Maughan led a team of scientists who reviewed more than 400 research articles on Ramadan and selected those relevant to sporting performance.
They found that “actual responses vary quite widely, depending on culture and the individual’s level and type of athletic involvement”.
“There are often small decreases of performance, particularly in activities requiring vigorous and/or repetitive muscular contraction,” the team wrote in the review, published in the British Journal of Sports Medicine (BJSM) this month.
But they concluded that in most situations “Ramadan observance has had only limited adverse consequences for either training or competitive performance”.
ENDURANCE
Still, experts say Azizul and Fatehah’s concerns, that fasting could dim their chances of standing on the podium at the end of their competition, are well-founded.
Jim Waterhouse, a sport and exercise science professor at Liverpool John Moores University in Britain, laments that so few studies have been done that give direct insight into how Ramadan-observing athletes may fare during the Olympics.
Het suggests looking at other similar research on fasting, such as in soccer players, or in people who are sporty but non-athletes.
A study in the BJSM in 2007 which looked at two Algerian professional soccer teams found that players’ performance declined significantly for speed, agility, dribbling speed and endurance during the Ramadan fast.

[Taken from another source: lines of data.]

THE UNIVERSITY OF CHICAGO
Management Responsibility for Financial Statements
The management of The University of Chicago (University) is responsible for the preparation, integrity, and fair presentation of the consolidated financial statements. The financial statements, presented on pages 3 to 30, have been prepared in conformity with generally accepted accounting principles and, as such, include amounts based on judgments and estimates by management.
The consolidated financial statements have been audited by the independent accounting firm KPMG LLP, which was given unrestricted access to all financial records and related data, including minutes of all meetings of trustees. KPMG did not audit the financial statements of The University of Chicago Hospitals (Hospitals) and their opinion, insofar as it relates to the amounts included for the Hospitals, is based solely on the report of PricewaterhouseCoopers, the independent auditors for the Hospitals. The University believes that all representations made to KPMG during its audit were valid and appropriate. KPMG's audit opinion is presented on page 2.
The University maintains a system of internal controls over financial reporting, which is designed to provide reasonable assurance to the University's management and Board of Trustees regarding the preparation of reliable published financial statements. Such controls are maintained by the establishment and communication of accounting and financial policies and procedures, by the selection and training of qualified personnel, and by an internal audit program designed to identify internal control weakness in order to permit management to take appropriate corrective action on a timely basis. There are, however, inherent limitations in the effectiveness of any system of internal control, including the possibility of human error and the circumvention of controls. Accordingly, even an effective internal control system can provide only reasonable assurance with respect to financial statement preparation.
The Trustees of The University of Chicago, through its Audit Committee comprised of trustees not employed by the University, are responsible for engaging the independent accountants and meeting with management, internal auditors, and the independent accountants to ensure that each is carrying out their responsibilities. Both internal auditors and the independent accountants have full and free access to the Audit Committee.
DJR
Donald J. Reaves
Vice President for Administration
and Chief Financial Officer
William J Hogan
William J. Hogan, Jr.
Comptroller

Nearly 70 per cent of the players thought their training and performance were adversely affected.
Another study published in the BJSM in 2010 concluded that “Ramadan fasting had an adverse effect on performance, albeit small in magnitude, during 60 minutes of endurance treadmill running” by moderately trained Muslim men.
“It depends on the sport,” says Azizul. “If you come from skilled sport it doesn’t matter, but we (cyclists) require quite a lot of energy. I did try fasting last year during training.

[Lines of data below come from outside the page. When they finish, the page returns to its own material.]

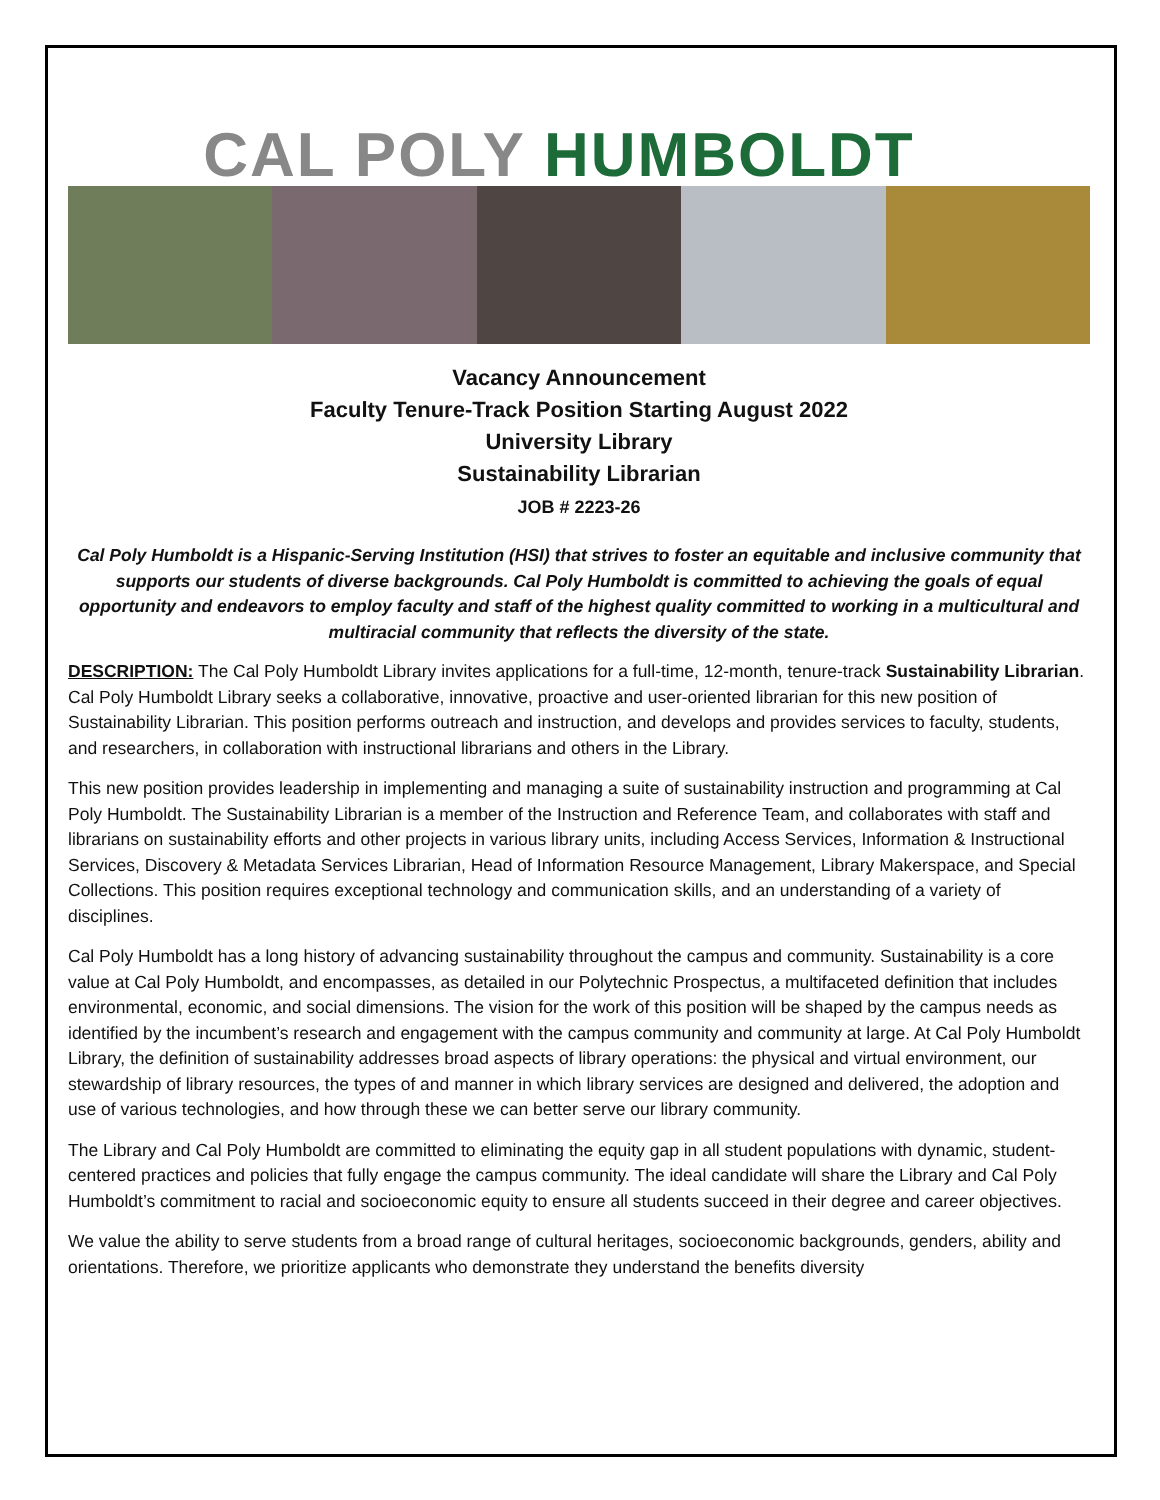CAL POLY HUMBOLDT
Vacancy Announcement
Faculty Tenure-Track Position Starting August 2022
University Library
Sustainability Librarian
JOB # 2223-26
Cal Poly Humboldt is a Hispanic-Serving Institution (HSI) that strives to foster an equitable and inclusive community that supports our students of diverse backgrounds. Cal Poly Humboldt is committed to achieving the goals of equal opportunity and endeavors to employ faculty and staff of the highest quality committed to working in a multicultural and multiracial community that reflects the diversity of the state.
DESCRIPTION: The Cal Poly Humboldt Library invites applications for a full-time, 12-month, tenure-track Sustainability Librarian. Cal Poly Humboldt Library seeks a collaborative, innovative, proactive and user-oriented librarian for this new position of Sustainability Librarian. This position performs outreach and instruction, and develops and provides services to faculty, students, and researchers, in collaboration with instructional librarians and others in the Library.
This new position provides leadership in implementing and managing a suite of sustainability instruction and programming at Cal Poly Humboldt. The Sustainability Librarian is a member of the Instruction and Reference Team, and collaborates with staff and librarians on sustainability efforts and other projects in various library units, including Access Services, Information & Instructional Services, Discovery & Metadata Services Librarian, Head of Information Resource Management, Library Makerspace, and Special Collections. This position requires exceptional technology and communication skills, and an understanding of a variety of disciplines.
Cal Poly Humboldt has a long history of advancing sustainability throughout the campus and community. Sustainability is a core value at Cal Poly Humboldt, and encompasses, as detailed in our Polytechnic Prospectus, a multifaceted definition that includes environmental, economic, and social dimensions. The vision for the work of this position will be shaped by the campus needs as identified by the incumbent’s research and engagement with the campus community and community at large. At Cal Poly Humboldt Library, the definition of sustainability addresses broad aspects of library operations: the physical and virtual environment, our stewardship of library resources, the types of and manner in which library services are designed and delivered, the adoption and use of various technologies, and how through these we can better serve our library community.
The Library and Cal Poly Humboldt are committed to eliminating the equity gap in all student populations with dynamic, student-centered practices and policies that fully engage the campus community. The ideal candidate will share the Library and Cal Poly Humboldt’s commitment to racial and socioeconomic equity to ensure all students succeed in their degree and career objectives.
We value the ability to serve students from a broad range of cultural heritages, socioeconomic backgrounds, genders, ability and orientations. Therefore, we prioritize applicants who demonstrate they understand the benefits diversity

“For the first one or two days it’s not really a huge decrease of performance, but after that I felt really flat.”
GETTING THE TIMING RIGHT
Some experts have wondered whether changing the timing of some events might be a way forward.
A Muslim 100 metres runner who is observing Ramadan and whose race is in the early part of the morning is unlikely to be particularly badly affected if he or she has been able to eat and drink up until sunrise, for example.

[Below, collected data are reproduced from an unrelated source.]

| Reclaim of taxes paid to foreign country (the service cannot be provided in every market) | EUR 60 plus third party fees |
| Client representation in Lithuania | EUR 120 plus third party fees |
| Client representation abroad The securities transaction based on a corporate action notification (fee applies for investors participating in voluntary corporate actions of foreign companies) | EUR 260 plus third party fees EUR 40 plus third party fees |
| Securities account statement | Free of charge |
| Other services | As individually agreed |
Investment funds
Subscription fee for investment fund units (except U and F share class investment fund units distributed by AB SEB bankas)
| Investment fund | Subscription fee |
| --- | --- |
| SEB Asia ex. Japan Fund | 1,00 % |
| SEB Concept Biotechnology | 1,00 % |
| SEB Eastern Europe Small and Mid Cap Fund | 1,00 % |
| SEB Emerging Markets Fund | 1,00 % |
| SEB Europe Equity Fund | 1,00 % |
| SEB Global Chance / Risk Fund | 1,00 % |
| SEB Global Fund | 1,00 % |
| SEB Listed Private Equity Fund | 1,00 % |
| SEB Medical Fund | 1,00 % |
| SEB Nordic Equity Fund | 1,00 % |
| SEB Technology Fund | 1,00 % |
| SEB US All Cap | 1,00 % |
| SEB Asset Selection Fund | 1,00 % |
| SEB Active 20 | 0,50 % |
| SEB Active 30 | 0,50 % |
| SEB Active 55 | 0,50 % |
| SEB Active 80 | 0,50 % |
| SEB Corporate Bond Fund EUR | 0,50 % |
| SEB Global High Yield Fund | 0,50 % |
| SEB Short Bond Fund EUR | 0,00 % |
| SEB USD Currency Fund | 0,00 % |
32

“But suppose you’re a decathlete and your competition starts first thing in the morning and ends at 8pm. With no food or drink in that time, that’s a long hard day, especially if it’s hot,” said Maughan.
Waterhouse notes that with many non-Muslim athlete also taking part in London 2102, and with peak television viewing times a key factor in scheduling events, changing timetables to accommodate Ramadan would be “fraught with difficulty”.
For now, his core advice would be to follow Azizul and Fatehah’s lead and postpone fasting until after the event.
“It’s very difficult to see that a person who is a strong adherent to Ramadan could maintain a proper programme of preparation for something as important as an Olympic event while fasting,” he said. “It just doesn’t fit in with the physiology.”